Martine Ferland: I’ll flag three other things that I see as best practices that employers are currently focused on. Behavioral health was a big challenge before the pandemic started, but this story has become even worse. So, recommending training for people-managers. How do you support them, how do you train them to be better equipped to get through that? And look at your programs and the benefits you're offering to support mental health. We also talked about long COVID, what kind of policies do you have for leave and disability care for long COVID or [to care] for family members? And finally, before you start disbanding your crisis management team or your pandemic response team, capture the learnings. Learn for the next time, organize yourself, so that we have less impact on people and less impact on the economy of the country.

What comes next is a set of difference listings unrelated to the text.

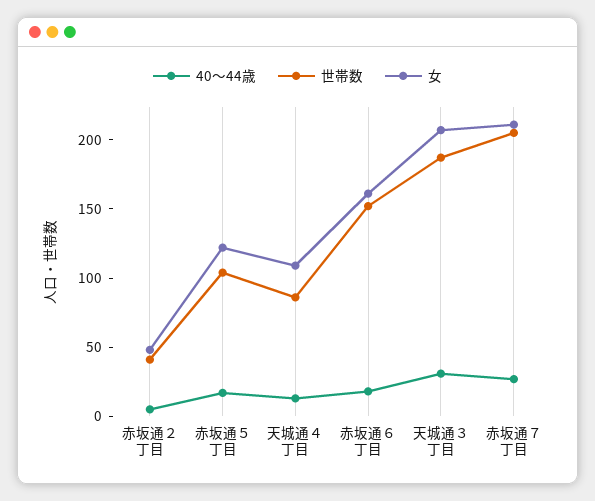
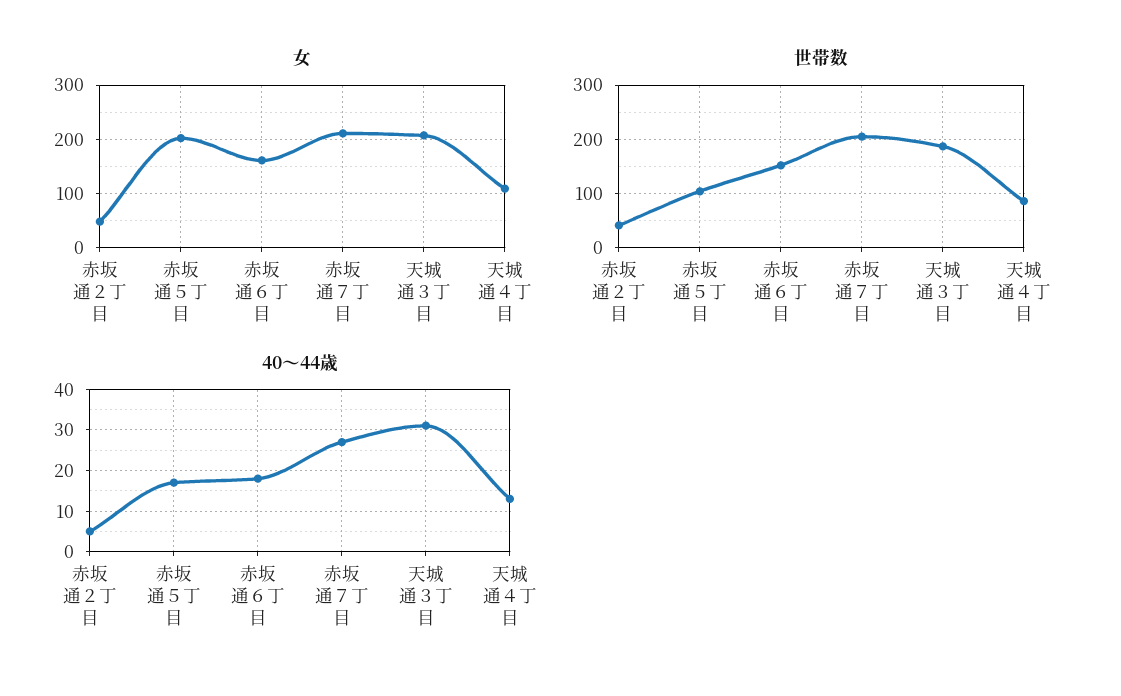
  {
    "40～44歳": {
      "赤坂通２丁目": 5,
      "赤坂通５丁目": 15,
      "天城通４丁目": 15,
      "赤坂通６丁目": 20,
      "天城通３丁目": 30,
      "赤坂通７丁目": 25
    },
    "世帯数": {
      "赤坂通２丁目": 40,
      "赤坂通５丁目": 100,
      "天城通４丁目": 90,
      "赤坂通６丁目": 150,
      "天城通３丁目": 190,
      "赤坂通７丁目": 210
    },
    "女": {
      "赤坂通２丁目": 50,
-     "赤坂通５丁目": 120,
+     "赤坂通５丁目": 200,
      "天城通４丁目": 110,
      "赤坂通６丁目": 160,
      "天城通３丁目": 210,
      "赤坂通７丁目": 210
    }
  }

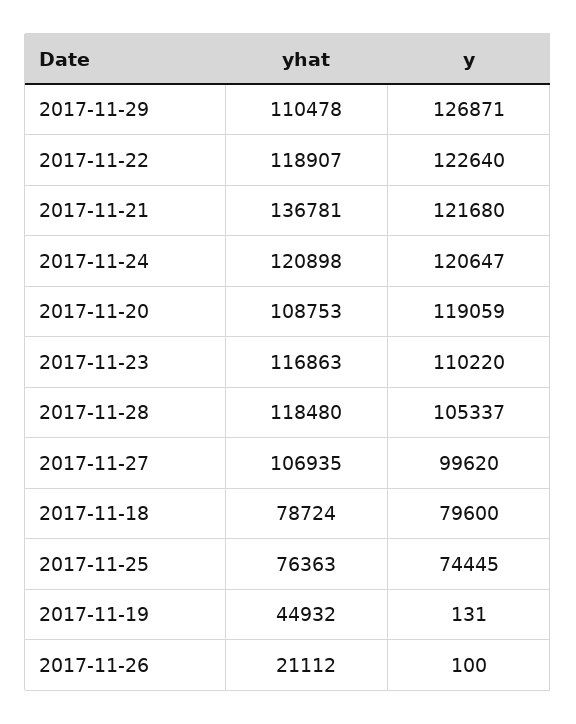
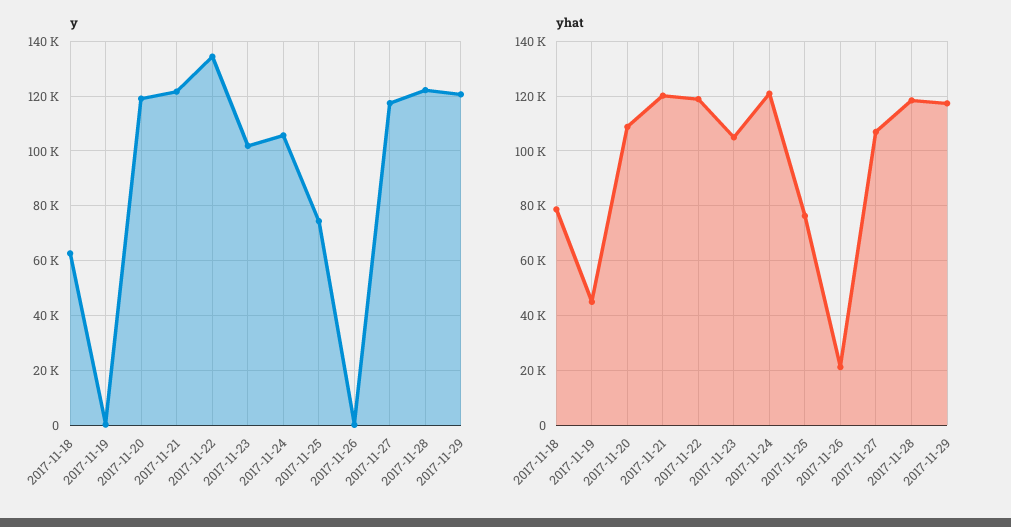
  {
    "yhat": {
-     "2017-11-29": 110478,
+     "2017-11-29": 117500,
      "2017-11-22": 118907,
-     "2017-11-21": 136781,
+     "2017-11-21": 120000,
      "2017-11-24": 120898,
      "2017-11-20": 108753,
-     "2017-11-23": 116863,
+     "2017-11-23": 105000,
      "2017-11-28": 118480,
      "2017-11-27": 106935,
      "2017-11-18": 78724,
      "2017-11-25": 76363,
      "2017-11-19": 44932,
      "2017-11-26": 21112
    },
    "y": {
-     "2017-11-29": 126871,
+     "2017-11-29": 120000,
-     "2017-11-22": 122640,
+     "2017-11-22": 135000,
      "2017-11-21": 121680,
-     "2017-11-24": 120647,
+     "2017-11-24": 105000,
      "2017-11-20": 119059,
-     "2017-11-23": 110220,
+     "2017-11-23": 102500,
-     "2017-11-28": 105337,
+     "2017-11-28": 122500,
-     "2017-11-27": 99620,
+     "2017-11-27": 117500,
-     "2017-11-18": 79600,
+     "2017-11-18": 62500,
      "2017-11-25": 74445,
      "2017-11-19": 131,
      "2017-11-26": 100
    }
  }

Daryl, you work with so many businesses that are deeply committed to social impact and thinking about a new normal that builds on what we've learned during the pandemic. What are some of the important, innovative ways that companies are adapting for the future, with a focus on their people?

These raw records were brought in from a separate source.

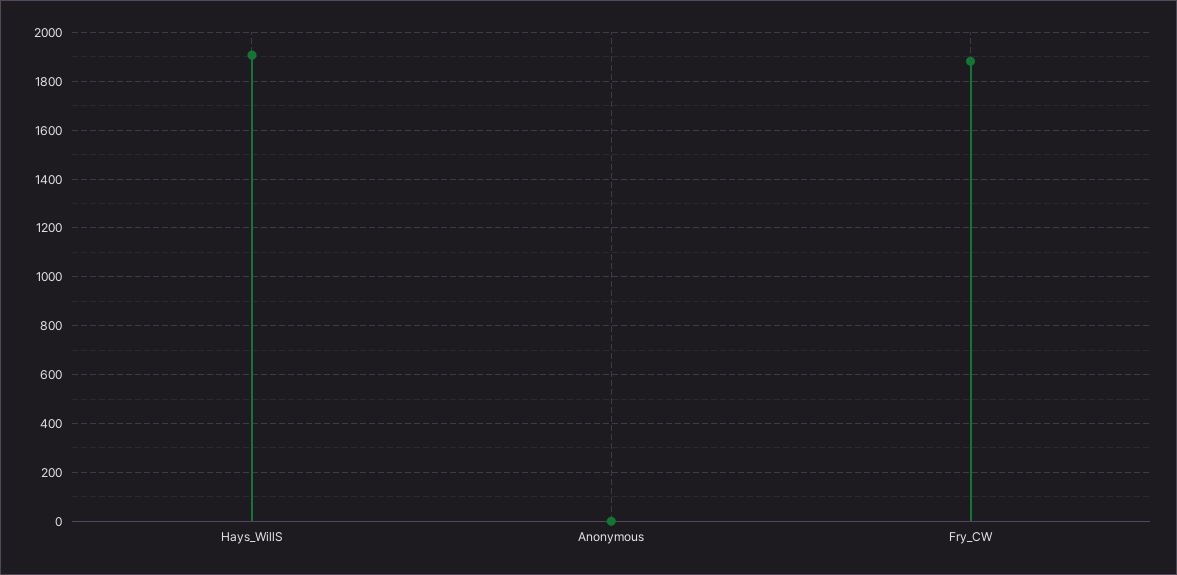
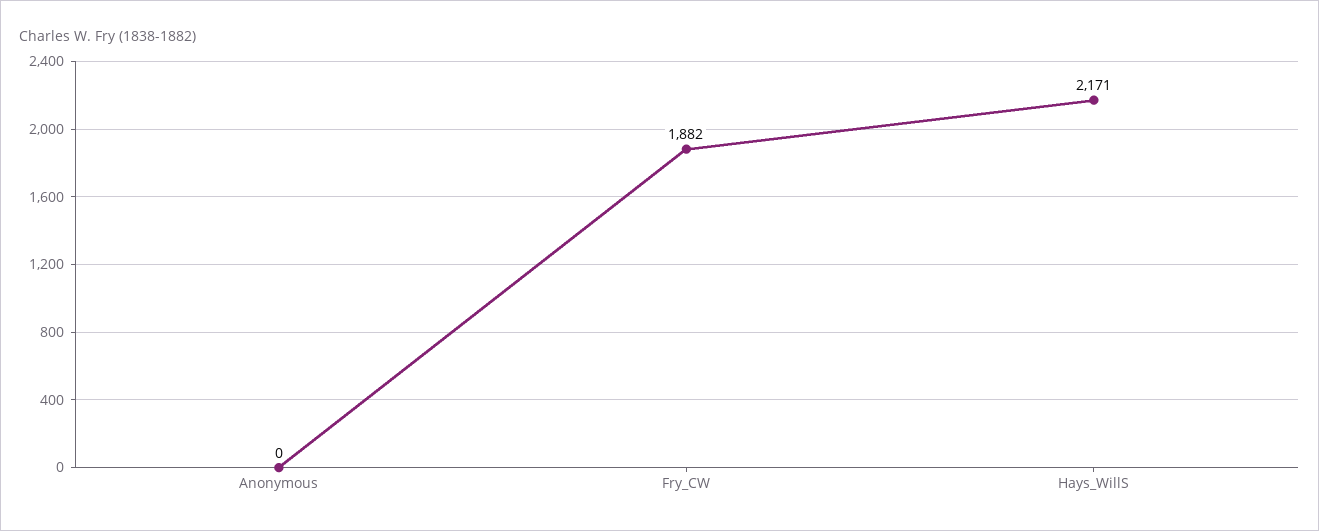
  {
-   "Hays_WillS": 1900,
+   "Hays_WillS": 2171,
    "Anonymous": 0,
    "Fry_CW": 1882
  }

Daryl Brewster: I think we've really seen innovation in three areas for businesses. First, around their people. One of the companies I'm on the board of, a public company, had nurses there during COVID, and we've kept them on. They’re checking people every day and they're asking not only questions about physical health like, are you sick today, but also checking on mental health, like, how are you feeling and by the way, how's your family feeling as well?
I think a second area is diversity. Diversity within our organization, diversity of thought, and recognizing people in different areas. One of our biggest issues on the shortage of workers right now are women who need childcare. Only half of the people in America have access to childcare, so they're not coming back to work, and that's a big issue right now.

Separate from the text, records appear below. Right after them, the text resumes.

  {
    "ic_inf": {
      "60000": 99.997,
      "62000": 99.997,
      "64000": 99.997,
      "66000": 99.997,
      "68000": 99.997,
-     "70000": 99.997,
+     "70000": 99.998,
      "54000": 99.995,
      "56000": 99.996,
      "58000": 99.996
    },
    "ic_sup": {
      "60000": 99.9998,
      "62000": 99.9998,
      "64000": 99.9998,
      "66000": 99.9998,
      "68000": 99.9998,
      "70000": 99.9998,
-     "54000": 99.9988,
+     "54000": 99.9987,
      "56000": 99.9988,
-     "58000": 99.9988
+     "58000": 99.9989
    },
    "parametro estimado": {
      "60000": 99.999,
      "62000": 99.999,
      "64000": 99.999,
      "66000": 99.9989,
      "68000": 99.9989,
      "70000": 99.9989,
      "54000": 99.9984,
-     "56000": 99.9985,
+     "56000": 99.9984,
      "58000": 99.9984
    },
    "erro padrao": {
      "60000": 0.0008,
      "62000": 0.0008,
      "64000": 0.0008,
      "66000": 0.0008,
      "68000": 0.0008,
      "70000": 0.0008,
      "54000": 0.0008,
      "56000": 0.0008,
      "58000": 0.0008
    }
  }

I think the third is strategically, really looking at their total business on an integrated basis. We've seen a ramp-up of interest around environmental, social and governance issues. Those are really about managing risk, and this was a known risk. Are you prepared for those risks?
How do you recommend that employers address concerns from employees that they may have around loosening restrictions too soon, or from employees that worry they may contract COVID-19 at work and bring the virus home to their children or loved ones who might be unvaccinated or immunocompromised. What, specifically, can businesses do to shore up their health and safety and also make sure employees feel safe and supported?
Martine Ferland: I think it's too early to completely dismiss that there are still concerns and anxiety out there in the population. And, as we've been reminded, of course, people are still vulnerable to severe impact from the virus. So, I think acknowledging those concerns and really being on the listening end for employees and looking at all the programs that you have to support. I talked about communicating clearly the safety protocols and honestly about still being in this grand experiment and not completely out of the pandemic. Recognizing this we've been productive for two years but there's an end to that because I think we're running on fumes now from a cultural point of view, from an innovation point of view, from a social isolation point of view, and there's a benefit to getting back together. And we see it. People are getting back together outside the workplace. So, you know, communicating clearly and then having flexibility around the personal circumstances of someone.
If you were to give one piece of advice for businesses to thrive in the new normal, what would that be?
Martine Ferland: Be people-centric. And being people-centric means you need to listen and be adaptable.
Daryl Brewster: Building on that, I think, addressing not only the physical side, but also the mental health side. Understanding where the needs are and building flexible, but fair accommodations.